§ DATA FOR THIS TASK
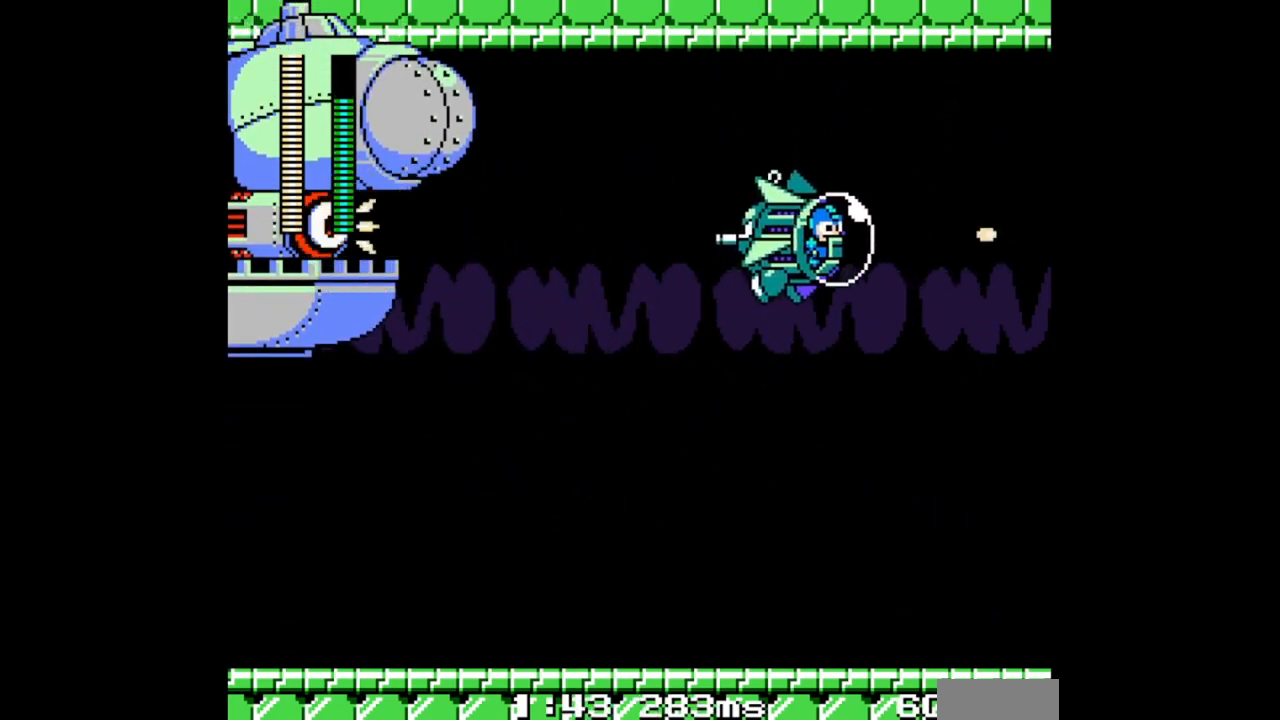
{"buttons": [], "events": [[233, "B", "up"], [300, "DPAD_RIGHT", "up"]]}
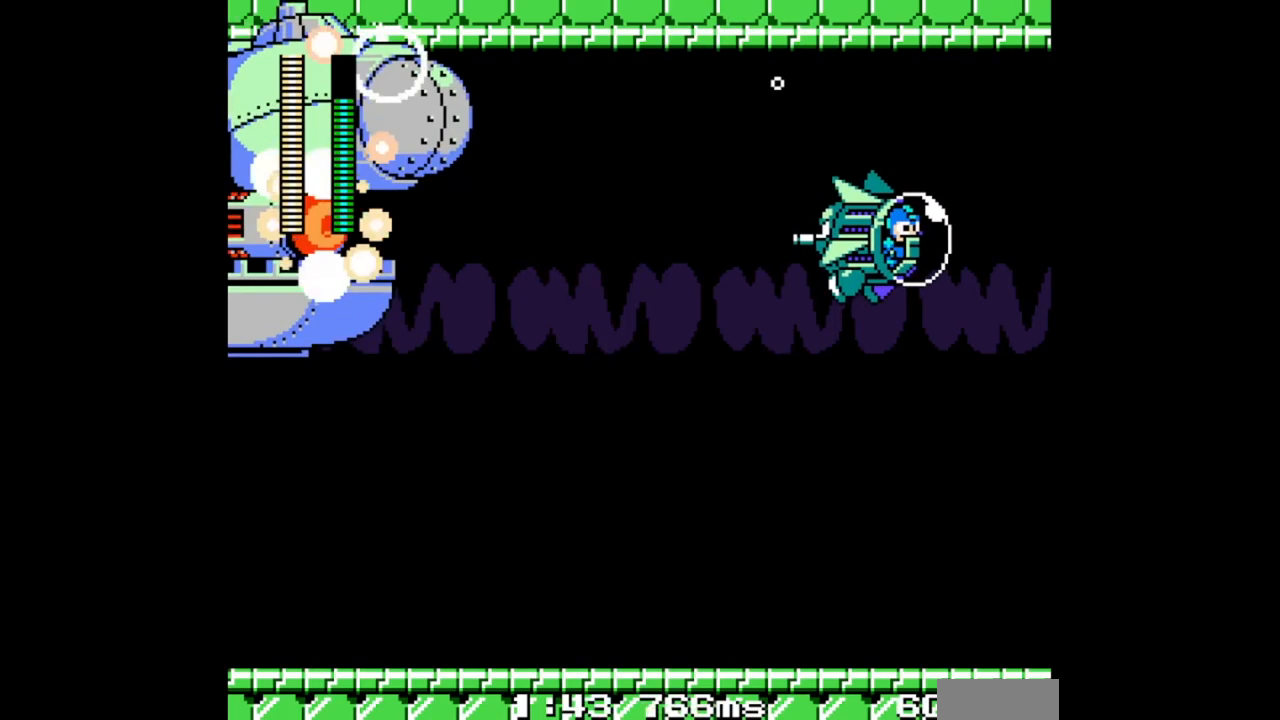
{"buttons": ["DPAD_DOWN", "DPAD_LEFT"], "events": [[333, "DPAD_DOWN", "down"], [500, "DPAD_LEFT", "down"]]}
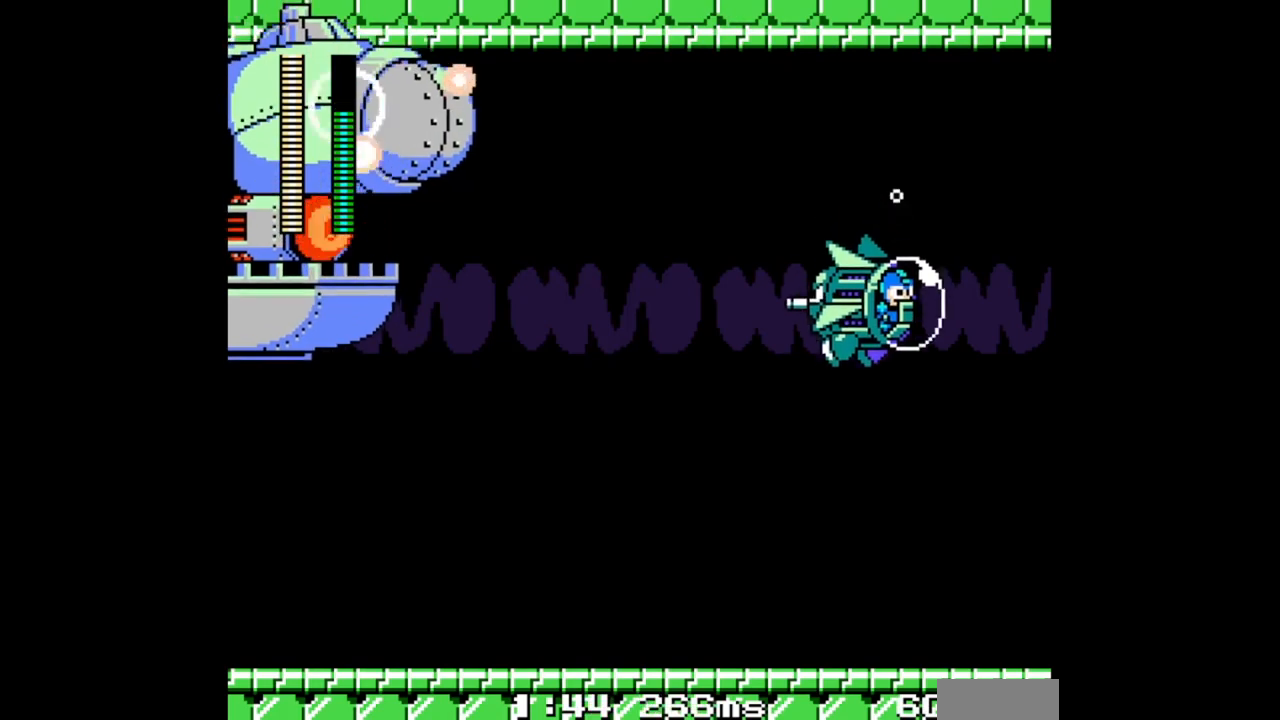
{"buttons": ["DPAD_DOWN"], "events": [[433, "DPAD_LEFT", "up"]]}
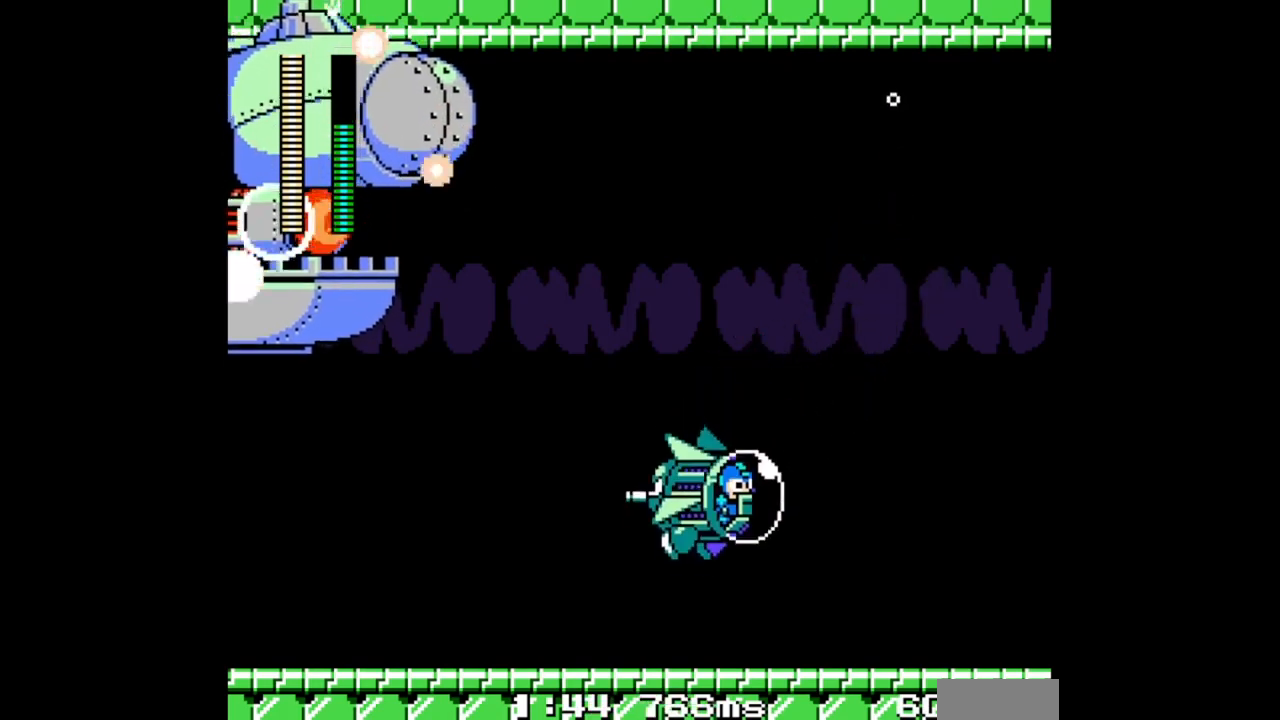
{"buttons": [], "events": [[100, "DPAD_DOWN", "up"]]}
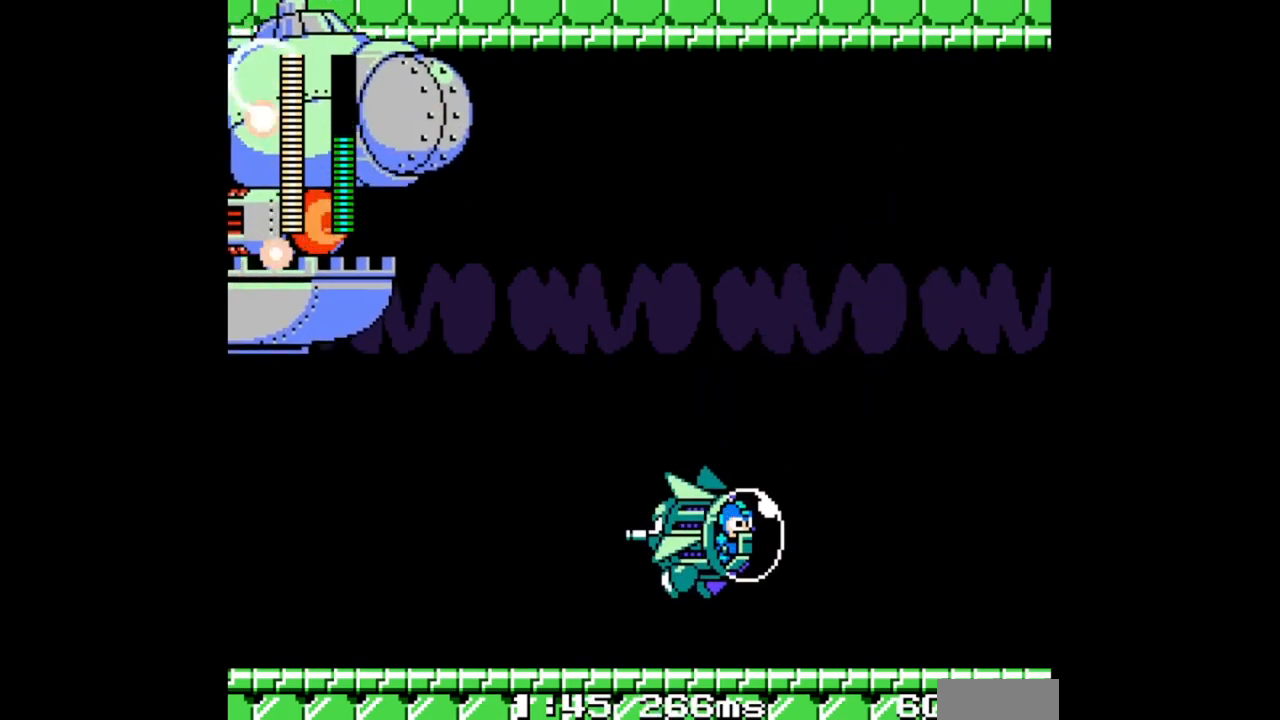
{"buttons": [], "events": []}
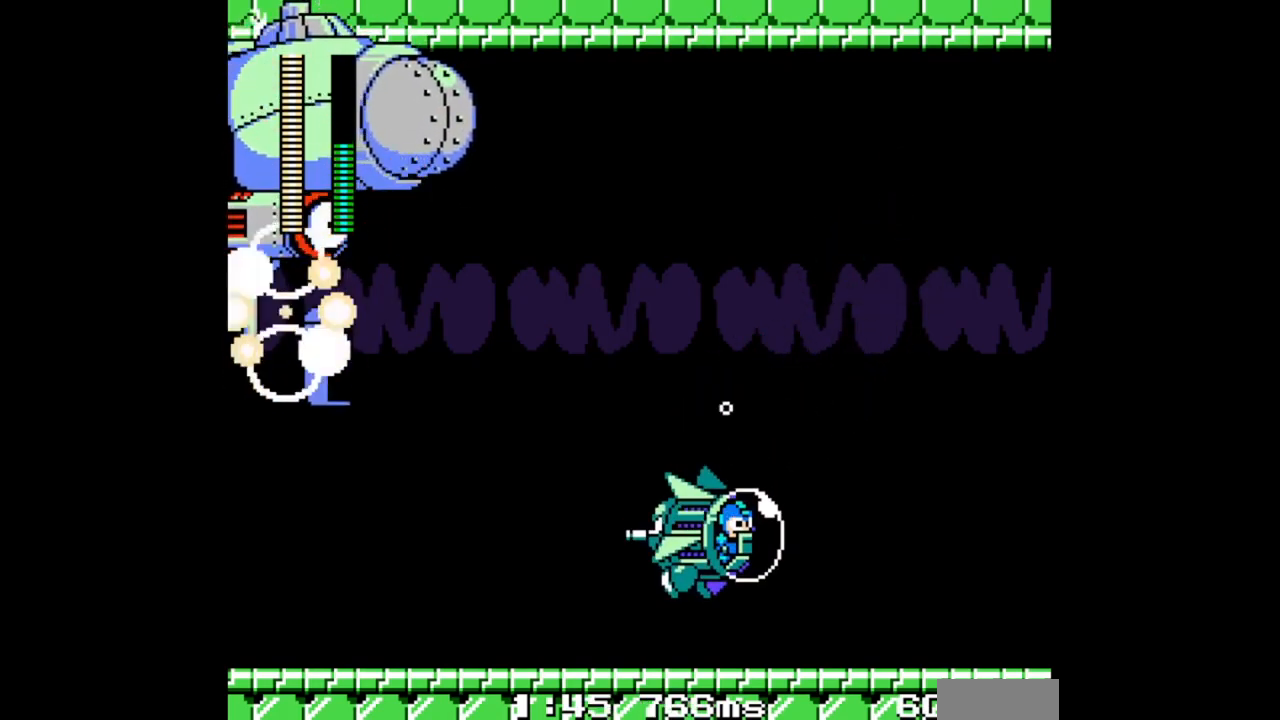
{"buttons": [], "events": []}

§ REQUIREMENT
Give back the material above exactly as written, but omit the images.

§ ANSWER TO THE EXERCISE
{"buttons": [], "events": [[233, "B", "up"], [300, "DPAD_RIGHT", "up"]]}
{"buttons": ["DPAD_DOWN", "DPAD_LEFT"], "events": [[333, "DPAD_DOWN", "down"], [500, "DPAD_LEFT", "down"]]}
{"buttons": ["DPAD_DOWN"], "events": [[433, "DPAD_LEFT", "up"]]}
{"buttons": [], "events": [[100, "DPAD_DOWN", "up"]]}
{"buttons": [], "events": []}
{"buttons": [], "events": []}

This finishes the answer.